Spark to hike broadband, phone prices over copper decision
By Paul McBeth
Dec. 10 (BusinessDesk) - Spark New Zealand, formerly Telecom Corp, will hike retail prices for its home phone and
broadband plans from February, blaming the smaller reduction in regulated wholesale prices on Chorus's copper network.
The Auckland-based company will raise prices on homephone-only, and 40 gigabyte and 80GB broadband plans by between
$2.50 and $4.25 a month from Feb. 1 after the Commerce Commission this month indicated plans to cut wholesale
telecommunications prices by a smaller amount than previously flagged, it said in a statement.
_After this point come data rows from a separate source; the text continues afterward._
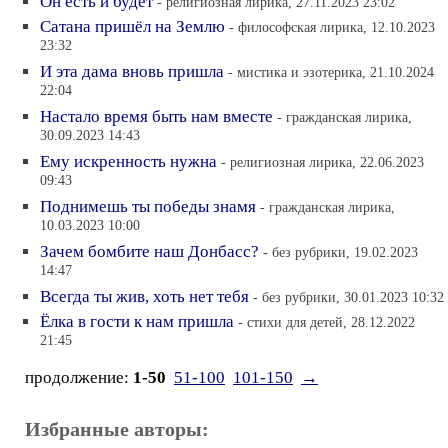
Он есть и будет
- религиозная лирика, 27.11.2023 23:02
Сатана пришёл на Землю
- философская лирика, 12.10.2023
23:32
И эта дама вновь пришла
- мистика и эзотерика, 21.10.2024
22:04
Настало время быть нам вместе
- гражданская лирика,
30.09.2023 14:43
Ему искренность нужна
- религиозная лирика, 22.06.2023
09:43
Поднимешь ты победы знамя
- гражданская лирика,
10.03.2023 10:00
Зачем бомбите наш Донбасс?
- без рубрики, 19.02.2023
14:47
Всегда ты жив, хоть нет тебя
- без рубрики, 30.01.2023 10:32
Ёлка в гости к нам пришла
- стихи для детей, 28.12.2022
21:45
продолжение:
1-50
51-100
101-150
→
Избранные авторы:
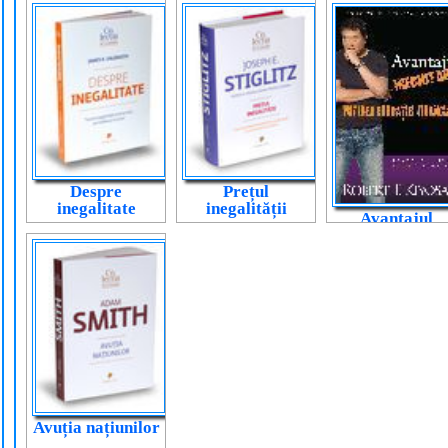
Despre
Prețul
inegalitate
inegalității
Avantajul
inechitabil
Avuția națiunilor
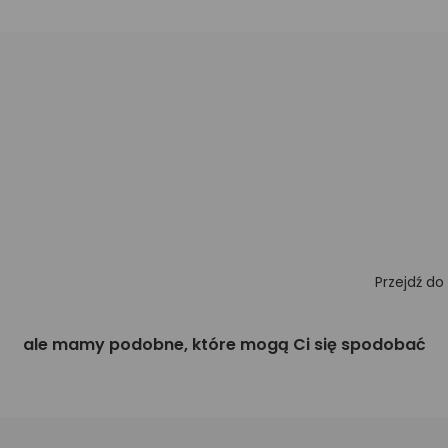
Przejdź do
ale mamy podobne, które mogą Ci się spodobać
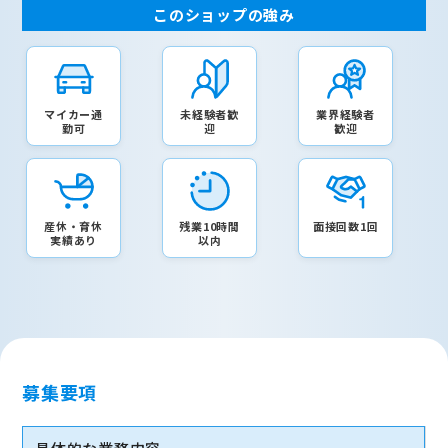
このショップの強み
マイカー通
未経験者歓
業界経験者
勤可
迎
歓迎
産休・育休
残業10時間
面接回数1回
実績あり
以内
募集要項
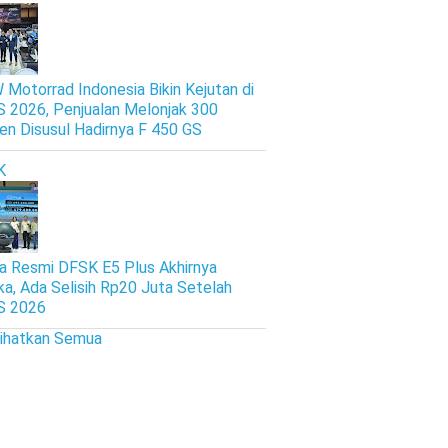
Motorrad Indonesia Bikin Kejutan di
S 2026, Penjualan Melonjak 300
en Disusul Hadirnya F 450 GS
K
a Resmi DFSK E5 Plus Akhirnya
ka, Ada Selisih Rp20 Juta Setelah
S 2026
lihatkan Semua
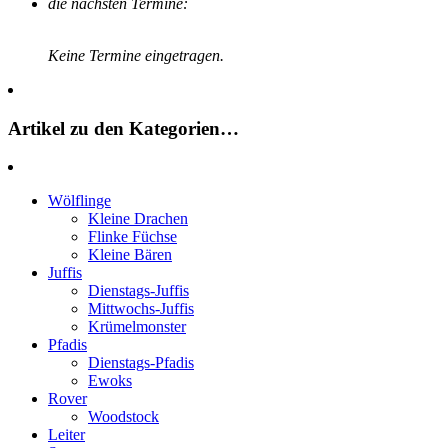
die nächsten Termine:
Keine Termine eingetragen.
Artikel zu den Kategorien…
Wölflinge
Kleine Drachen
Flinke Füchse
Kleine Bären
Juffis
Dienstags-Juffis
Mittwochs-Juffis
Krümelmonster
Pfadis
Dienstags-Pfadis
Ewoks
Rover
Woodstock
Leiter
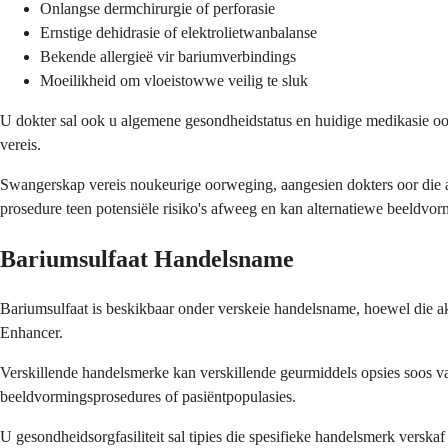
Onlangse dermchirurgie of perforasie
Ernstige dehidrasie of elektrolietwanbalanse
Bekende allergieë vir bariumverbindings
Moeilikheid om vloeistowwe veilig te sluk
U dokter sal ook u algemene gesondheidstatus en huidige medikasie oo
vereis.
Swangerskap vereis noukeurige oorweging, aangesien dokters oor die a
prosedure teen potensiële risiko's afweeg en kan alternatiewe beeldvo
Bariumsulfaat Handelsname
Bariumsulfaat is beskikbaar onder verskeie handelsname, hoewel die a
Enhancer.
Verskillende handelsmerke kan verskillende geurmiddels opsies soos va
beeldvormingsprosedures of pasiëntpopulasies.
U gesondheidsorgfasiliteit sal tipies die spesifieke handelsmerk versk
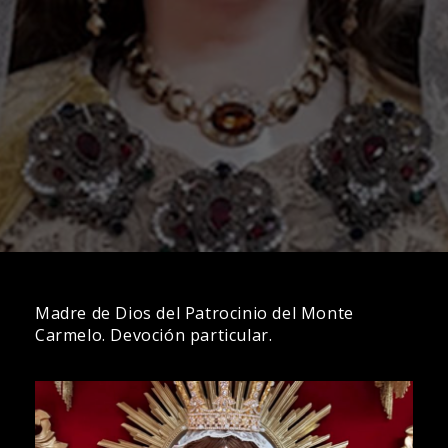
Madre de Dios del Patrocinio del Monte
Carmelo. Devoción particular.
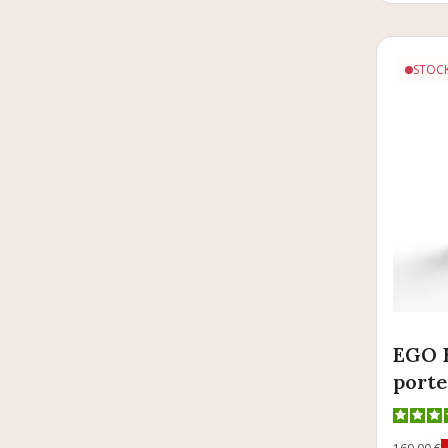
STOCK
EGO B
porte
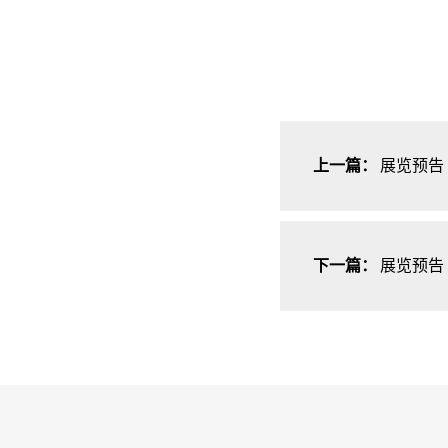
上一篇：
展览预告
下一篇：
展览预告 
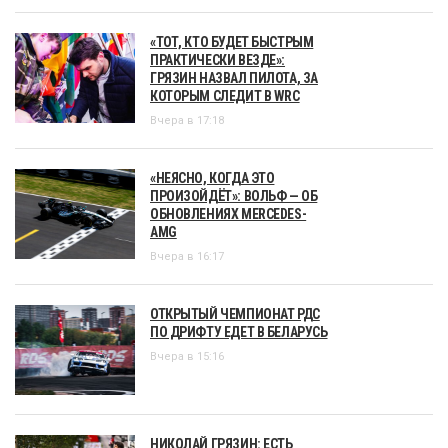
«ТОТ, КТО БУДЕТ БЫСТРЫМ
ПРАКТИЧЕСКИ ВЕЗДЕ»:
ГРЯЗИН НАЗВАЛ ПИЛОТА, ЗА
КОТОРЫМ СЛЕДИТ В WRC
Вчера в 17:18
«НЕЯСНО, КОГДА ЭТО
ПРОИЗОЙДЁТ»: ВОЛЬФ — ОБ
ОБНОВЛЕНИЯХ MERCEDES-
AMG
Вчера в 16:17
ОТКРЫТЫЙ ЧЕМПИОНАТ РДС
ПО ДРИФТУ ЕДЕТ В БЕЛАРУСЬ
Вчера в 15:16
НИКОЛАЙ ГРЯЗИН: ЕСТЬ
While the price increases
are on Spark's lower-end plans, the retail service provider is making its unlimited broadband plan more attractive,
trimming $10 a month from the package and dropping its 150GB and 500GB plans.
"Market competition has brought great value for customers and the expected wholesale cost reduction for Spark and other
ISPs (internet service providers) has been built into current broadband prices," said Chris Quin, Spark home, mobile and
business chief executive. "Given this negative uncertainty, Spark has no choice but to change its prices now."
Last week Spark warned it was reviewing its prices after Telecommunications Commissioner Stephen Gale's draft decision
to set the monthly total charge allowable for the unbundled copper local loop (UCLL) and for unbundled bitstream access
(UBA) at $38.39, up from the $34.44 monthly regulated price that came into effect on Dec. 1. That's still lower than the
$44.98 monthly rental that had applied until December. Spark accounts for almost three-quarters of Chorus's annual
revenue.
Spark estimates the draft pricing will increase its input costs by $60 million and if the decision stands, will
materially lift the company's costs and have a negative impact on its 2015 earnings. The company has previously said
it's too early to adjust guidance for low single digit growth in adjusted earnings before interest tax, depreciation and
amortisation from $936 million in the 2014 year, and didn't update the forecast today.
The company said it's still unclear as to whether the regulator will backdate the new pricing, and if it decides to do
so, Spark's higher prices won't fully cover the increased wholesale costs.
"Once we have a clearer view on the final decision on wholesale charges and whether these charges will be backdated we
will review the situation and we will do the right thing by our customers," Quin said.
Spark dropped its prices as part of its transformation into a digital services business under the stewardship of Simon
Moutter, who wanted the company to compete more aggressively in broadband to stop customers from leaving simply on
price.
That competition has seen prices drop for customers, and since Chorus was carved out of Spark, then Telecom, in late
2011, consumer prices for telecommunications services have dropped 10 percent, according to government figures.
In August, Quin told analysts retail service providers had already cut prices in anticipation of a lower regulated price
on the copper lines, and that there wouldn't be any further reductions for consumers.
Shares of Spark last traded at $3.03, and have gained 31 percent this year. The stock is rated an average 'hold' based
on 10 analyst recommendations compiled by Reuters, with a median price target of $2.83.